→ **Çözülecek Sorular**:
1. Film yorumundaki "Yine yeniden tutkuyla" ile "izletiyor be dostum." arasındaki bölümü, bu ifadeler dahil, olduğu gibi alıntıla.
2. Film yorumuna göre şu soruları yanıtla:
(a) Yazarın benimsediği kişilere göre romantik filmleri kim izlememeli?
(b) Filmde kaç yıl geçtiği belirtiliyor?
(c) Josh Harnett yıllar sonra hangi parkta yeniden bulunuyor?

→ **Metin Bloğu**:
::::::::
Yine yeniden tutkuyla izlediğim film. Karşıyımdır aslında romantik filmlere birçokları daha doğrusu fikrini ideoloji olarak benimsediklerim * der ki romantik filmleri erkekler izlememeli , bir garip durur erkekler de. Ama izletiyor be dostum.

--spoiler--
Senaryosu bizim yeşilçam filmlerini anımsatsa da hatta bir yerinde yok artık 2 yıl geçmiş ve hala kızı kovalıyorsun ee o 2 yıl süresince aklın neredeydi ? Öyle naif ve hoş bir kızın facebooku bile olmaz mı ? Bir dürteydin Josh. Bunları düşündüktan sonra aklıma Josh Harnett'in Diane Kruger o buluşmaya gelmedikten sonra ki ruh hali geliyor odasına gitmiş ağlıyordu çünkü kızın onu terk ettiğini düşünüyor Türk erkekleri gibi gururunu ayaklar altına alıp " Lisaaaaa geri dööööööönnnn seni çoooook seviyorum beeeen " demiyor. Yalçın abiye katıldığını düşündüm de bir an Josh Harnett'in aman allahım.. 2 yıl sonra yine aynı yerde wicker parkta büyük ihtimalle Lisa ile görüştüğü bir şey paylaştığı yerleri gördükten sonra duyguları yeniden depreşti çünkü gördüğü o yerlere Lisayı , Lisayla yaşadıklarını çapalamıştı.
::::::::
(Bir koleksiyondan çıkarılan veriler)

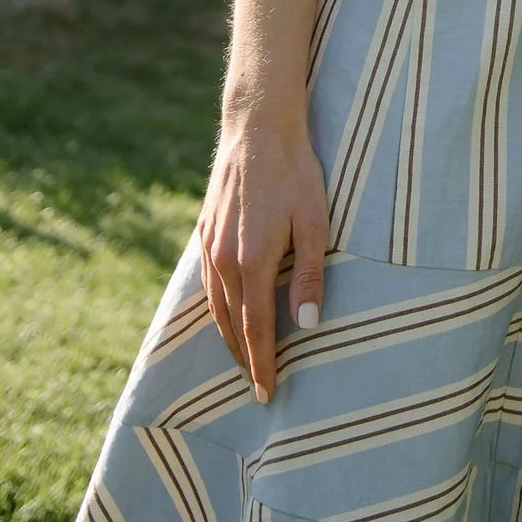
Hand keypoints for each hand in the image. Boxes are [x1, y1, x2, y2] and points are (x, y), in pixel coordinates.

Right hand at [196, 99, 328, 403]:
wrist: (258, 127)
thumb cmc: (296, 172)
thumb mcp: (316, 222)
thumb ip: (311, 276)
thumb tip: (308, 326)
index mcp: (252, 262)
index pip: (255, 330)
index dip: (262, 364)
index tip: (267, 394)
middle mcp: (223, 260)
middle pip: (231, 325)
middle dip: (244, 359)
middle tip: (256, 388)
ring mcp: (210, 245)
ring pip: (215, 306)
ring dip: (228, 337)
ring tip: (243, 360)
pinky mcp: (205, 231)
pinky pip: (207, 283)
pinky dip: (216, 308)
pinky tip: (225, 313)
::::::::
→ **Çözümler**:
1.
Yine yeniden tutkuyla izlediğim film. Karşıyımdır aslında romantik filmlere birçokları daha doğrusu fikrini ideoloji olarak benimsediklerim * der ki romantik filmleri erkekler izlememeli , bir garip durur erkekler de. Ama izletiyor be dostum.

2.
(a) Erkekler.
(b) 2 yıl.
(c) Wicker Park.